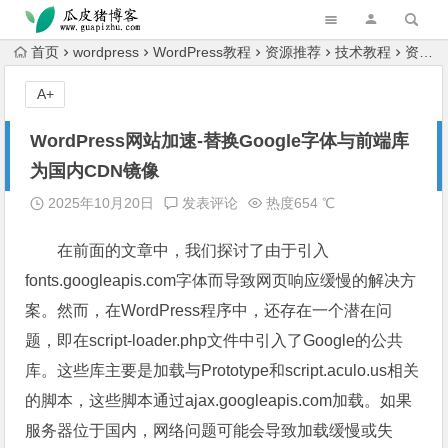
跳转到主内容
首页
wordpress
WordPress教程
资源推荐
技术教程
资源推荐
A+
WordPress网站加速-替换Google字体与前端库
为国内CDN镜像
2025年10月20日
发表评论
热度654 ℃
在前面的文章中，我们探讨了由于引入
fonts.googleapis.com字体而导致网页响应缓慢的解决方
案。然而，在WordPress程序中，还存在一个潜在问
题，即在script-loader.php文件中引入了Google的公共
库。这些库主要是加载与Prototype和script.aculo.us相关
的脚本，这些脚本通过ajax.googleapis.com加载。如果
服务器位于国内，网络问题可能会导致加载缓慢或失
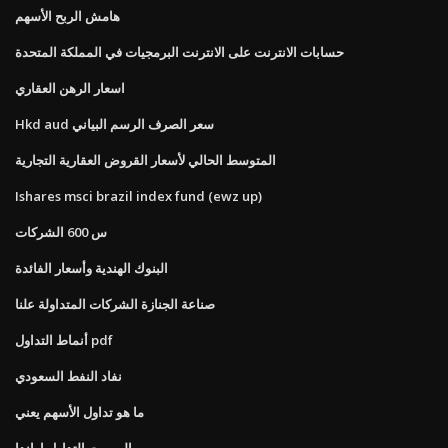
هامش الربح الأسهم
حسابات الانترنت على الانترنت البرمجيات في المملكة المتحدة
اسعار الرهن العقاري
Hkd aud سعر الصرف الرسم البياني
المتوسط ​​الحالي لأسعار القروض العقارية التجارية
Ishares msci brazil index fund (ewz up)
س 600 الشركات
البنوك الهندية وأسعار الفائدة
صناعة الجنازة الشركات المتداولة علنا
أنماط التداول pdf
نفاد النفط السعودي
ما هو تداول الأسهم يعني
الروبوت التداول اواندا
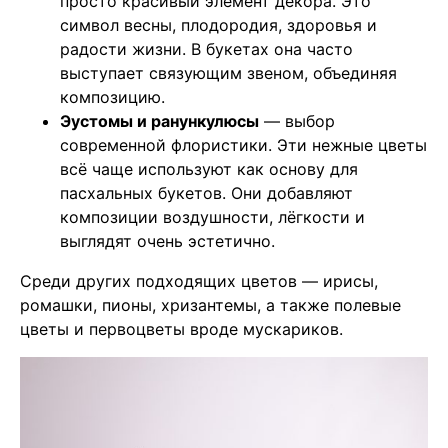
просто красивый элемент декора. Это
символ весны, плодородия, здоровья и
радости жизни. В букетах она часто
выступает связующим звеном, объединяя
композицию.
Эустомы и ранункулюсы
— выбор
современной флористики. Эти нежные цветы
всё чаще используют как основу для
пасхальных букетов. Они добавляют
композиции воздушности, лёгкости и
выглядят очень эстетично.
Среди других подходящих цветов — ирисы,
ромашки, пионы, хризантемы, а также полевые
цветы и первоцветы вроде мускариков.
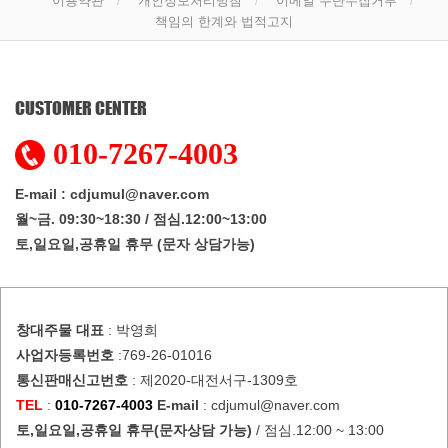
이용약관
개인정보처리방침
이메일 무단수집거부
책임의 한계와 법적고지
CUSTOMER CENTER
010-7267-4003
E-mail : cdjumul@naver.com
월~금. 09:30~18:30 / 점심.12:00~13:00
토,일요일,공휴일 휴무 (문자 상담가능)
창대주물
대표
: 박영희
사업자등록번호
:769-26-01016
통신판매신고번호
: 제2020-대전서구-1309호
TEL
:
010-7267-4003
E-mail
: cdjumul@naver.com
토,일요일,공휴일 휴무(문자상담 가능)
/ 점심.12:00 ~ 13:00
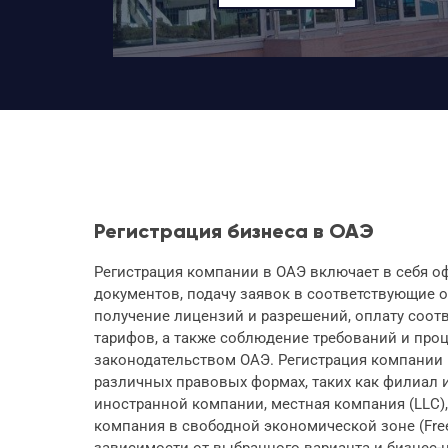
Регистрация бизнеса в ОАЭ
Регистрация компании в ОАЭ включает в себя 
документов, подачу заявок в соответствующие о
получение лицензий и разрешений, оплату соот
тарифов, а также соблюдение требований и про
законодательством ОАЭ. Регистрация компании
различных правовых формах, таких как филиал 
иностранной компании, местная компания (LLC
компания в свободной экономической зоне (Free
зависимости от выбранного варианта и бизнес-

# # #

- Directions for this task: Every line of the listing is to be repeated exactly, and the pictures are to be dropped.

- Your response:
跳转到主内容
首页
wordpress
WordPress教程
资源推荐
技术教程
资源推荐
A+
WordPress网站加速-替换Google字体与前端库
为国内CDN镜像
2025年10月20日
发表评论
热度654 ℃
在前面的文章中，我们探讨了由于引入
fonts.googleapis.com字体而导致网页响应缓慢的解决方
案。然而，在WordPress程序中，还存在一个潜在问
题，即在script-loader.php文件中引入了Google的公共
库。这些库主要是加载与Prototype和script.aculo.us相关
的脚本，这些脚本通过ajax.googleapis.com加载。如果
服务器位于国内，网络问题可能会导致加载缓慢或失
هامش الربح الأسهم
حسابات الانترنت على الانترنت البرمجيات في المملكة المتحدة
اسعار الرهن العقاري
Hkd aud سعر الصرف الرسم البياني
المتوسط ​​الحالي لأسعار القروض العقارية التجارية
Ishares msci brazil index fund (ewz up)
س 600 الشركات
البنوك الهندية وأسعار الفائدة
صناعة الجنازة الشركات المتداولة علنا
أنماط التداول pdf
نفاد النفط السعودي
ما هو تداول الأسهم يعني
الروبوت التداول اواندا
просто красивый элемент декора. Это
символ весны, плодородия, здоровья и
радости жизни. В букетах она часто
выступает связующим звеном, объединяя
композицию.
Эустомы и ранункулюсы
— выбор
современной флористики. Эти нежные цветы
всё чаще используют как основу для
пасхальных букетов. Они добавляют
композиции воздушности, лёгкости и
выглядят очень эстетично.
Среди других подходящих цветов — ирисы,
ромашки, пионы, хризантемы, а также полевые
цветы и первоцветы вроде мускариков.
이용약관
개인정보처리방침
이메일 무단수집거부
책임의 한계와 법적고지
CUSTOMER CENTER
010-7267-4003
E-mail : cdjumul@naver.com
월~금. 09:30~18:30 / 점심.12:00~13:00
토,일요일,공휴일 휴무 (문자 상담가능)
창대주물
대표
: 박영희
사업자등록번호
:769-26-01016
통신판매신고번호
: 제2020-대전서구-1309호
TEL
:
010-7267-4003
E-mail
: cdjumul@naver.com
토,일요일,공휴일 휴무(문자상담 가능)
/ 점심.12:00 ~ 13:00
Регистрация бизнеса в ОАЭ
Регистрация компании в ОАЭ включает в себя 
документов, подачу заявок в соответствующие о
получение лицензий и разрешений, оплату соот
тарифов, а также соблюдение требований и про
законодательством ОАЭ. Регистрация компании
различных правовых формах, таких как филиал 
иностранной компании, местная компания (LLC
компания в свободной экономической зоне (Free
зависимости от выбранного варианта и бизнес-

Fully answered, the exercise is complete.